Sono queste le parole con cui oggi si è difeso in aula l’ex direttore generale di Banca Marche Massimo Bianconi sul presunto giro di affari privati tra l’ex numero uno della vecchia BDM

«Io potevo interdire le pratiche e avevo potere di veto, ma non votavo nel Consiglio di Amministrazione e non ho mai espresso pareri o posizioni sugli investimenti di Banca Marche. Intervenivo solo quando le pratiche erano di mia competenza, altrimenti mi appoggiavo su tutto il complesso di Uffici che avevano la mia fiducia e che non ho mai avuto motivo di mettere in discussione». Sono queste le parole con cui oggi si è difeso in aula l’ex direttore generale di Banca Marche Massimo Bianconi, rispondendo alle domande dei pm Andrea Laurino, Serena Bizzarri e Marco Puccilli. E' salito sul banco dei teste da imputato nel processo sul presunto giro di affari privati tra l’ex numero uno della vecchia BDM, Bianconi appunto e gli imprenditori Vittorio Casale e Davide Degennaro. Davanti al collegio del tribunale presieduto dal giudice Giovanni Spinosa, Bianconi ha spiegato come sia inverosimile l’idea che lui potesse agire da dominus in una struttura verticistica e complessa come quella di una banca da più di 500mila clienti depositanti. Quel “complesso di Uffici” appunto di cui ha parlato Bianconi spiegherebbe come fosse impensabile l’immagine che lui potesse concedere prestiti in modo arbitrario. 

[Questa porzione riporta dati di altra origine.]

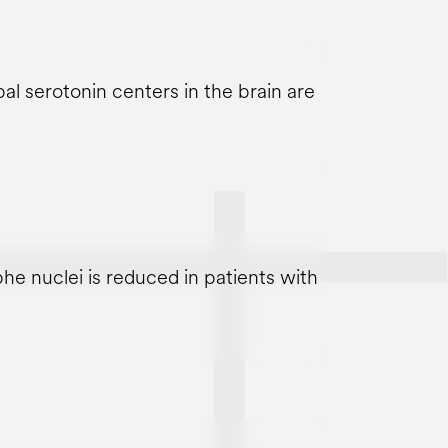
l serotonin centers in the brain are
he nuclei is reduced in patients with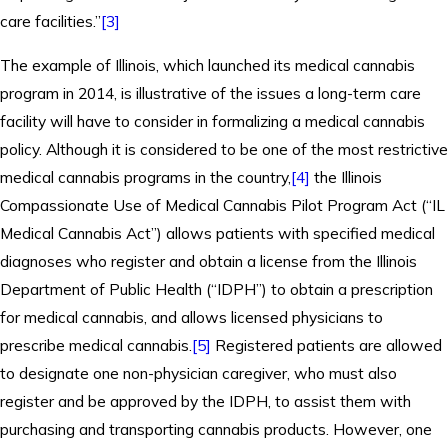
care facilities.”
[3]
The example of Illinois, which launched its medical cannabis
program in 2014, is illustrative of the issues a long-term care
facility will have to consider in formalizing a medical cannabis
policy. Although it is considered to be one of the most restrictive
medical cannabis programs in the country,
[4]
the Illinois
Compassionate Use of Medical Cannabis Pilot Program Act (“IL
Medical Cannabis Act”) allows patients with specified medical
diagnoses who register and obtain a license from the Illinois
Department of Public Health (“IDPH”) to obtain a prescription
for medical cannabis, and allows licensed physicians to
prescribe medical cannabis.
[5]
Registered patients are allowed
to designate one non-physician caregiver, who must also
register and be approved by the IDPH, to assist them with
purchasing and transporting cannabis products. However, one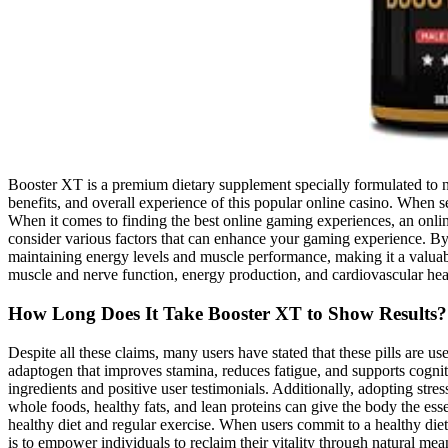
Booster XT is a premium dietary supplement specially formulated to nat
benefits, and overall experience of this popular online casino. When se
When it comes to finding the best online gaming experiences, an onlin
consider various factors that can enhance your gaming experience. By 
maintaining energy levels and muscle performance, making it a valuabl
muscle and nerve function, energy production, and cardiovascular heal
How Long Does It Take Booster XT to Show Results?
Despite all these claims, many users have stated that these pills are u
adaptogen that improves stamina, reduces fatigue, and supports cogniti
ingredients and positive user testimonials. Additionally, adopting st
whole foods, healthy fats, and lean proteins can give the body the es
healthy diet and regular exercise. When users commit to a healthy diet 
is to empower individuals to reclaim their vitality through natural m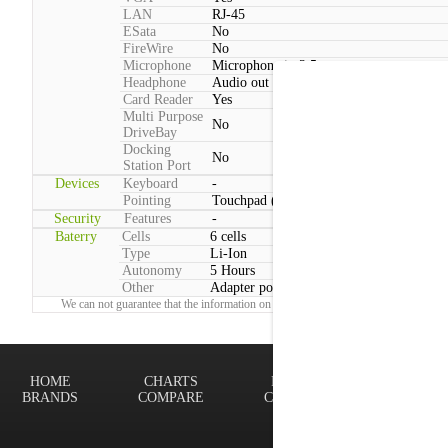
LAN
RJ-45
ESata
No
FireWire
No
Microphone
Microphone in 3.5mm
Headphone
Audio out 3.5mm
Card Reader
Yes
Multi Purpose
No
DriveBay
Docking
No
Station Port
Devices
Keyboard
-
Pointing
Touchpad (2 Buttons)
Security
Features
-
Baterry
Cells
6 cells
Type
Li-Ion
Autonomy
5 Hours
Other
Adapter power consumption:Typical: 65
We can not guarantee that the information on this page is 100% correct.
Report!
HOME
CHARTS
FINDER
Terms of
BRANDS
COMPARE
CONTACT
Privacy P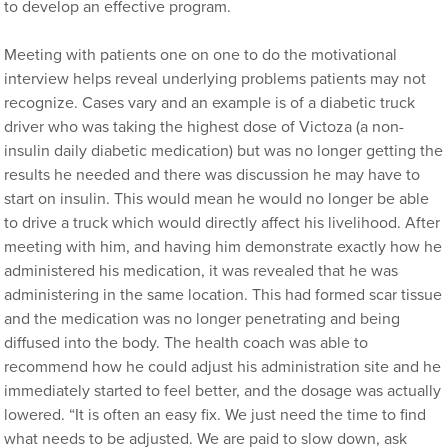
to develop an effective program.
Meeting with patients one on one to do the motivational
interview helps reveal underlying problems patients may not
recognize. Cases vary and an example is of a diabetic truck
driver who was taking the highest dose of Victoza (a non-
insulin daily diabetic medication) but was no longer getting the
results he needed and there was discussion he may have to
start on insulin. This would mean he would no longer be able
to drive a truck which would directly affect his livelihood. After
meeting with him, and having him demonstrate exactly how he
administered his medication, it was revealed that he was
administering in the same location. This had formed scar tissue
and the medication was no longer penetrating and being
diffused into the body. The health coach was able to
recommend how he could adjust his administration site and he
immediately started to feel better, and the dosage was actually
lowered. “It is often an easy fix. We just need the time to find
what needs to be adjusted. We are paid to slow down, ask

Le accuse della Procura di Ancona 

La struttura della vecchia Banca delle Marche

La premessa è che ad ogni operazione viene assegnato un margine di rischio (basso, medio altro) dagli scoperti in conto corrente fino alle fatture di entità meno rilevante, che in una banca come quella poteva anche corrispondere a qualche milione di euro. Fatto sta che l’area geografica sotto la guida di Bianconi faceva riferimento al centro Italia con 40 filiali da cui partiva tutto, per poi arrivare a un capo area che non esprimeva pareri, un dirigente responsabile crediti. «In Banca Marche non c’è mai stata una proposta di credito che non fosse partita da una filiale del territorio» ha ribadito l’imputato, che ha poi proseguito spiegando come a giocare la palla fosse in realtà il vice direttore generale Stefano Vallesi. Alla fine c’era un Comitato Esecutivo e un Consiglio di Amministrazione. «Era il vicedirettore generale a presentare la pratica al Comitato e al Consiglio per l’approvazione, io non firmavo le pratiche, io firmavo solo per “ammessa” nel senso che una volta approvato il finanziamento certificavo l’avvenuta approvazione da parte degli organi Bdm» ha risposto Bianconi quando Laurino gli ha chiesto conto dei suoi poteri bancari. 

La separazione con la moglie mesi prima dell’avviso di garanzia

Secondo le accuse della Procura, nella direttrice Bianconi- Degennaro, l’uomo più potente della vecchia Banca Marche concedeva prestiti in cambio di operazioni bancarie che Degennaro faceva transitare attraverso società fino ai conti correnti della moglie e della figlia di Bianconi. Per questo stamattina il pm Laurino ha anche chiesto: «Scusi se entro nel personale, ma al momento dei flussi finanziari contestati lei in che rapporti era con sua moglie?». Bianconi ha risposto che la società “Archimede”, quella riconducibile ai familiari di Bianconi e attraverso cui sarebbe stato venduto il romano come compenso per i finanziamenti bancari, era sorta nel 2009. «Tutto in autonoma scelta di mia figlia e mia moglie con la quale mi ero formalmente separato da mesi quando ho ricevuto l’avviso di garanzia per questa inchiesta».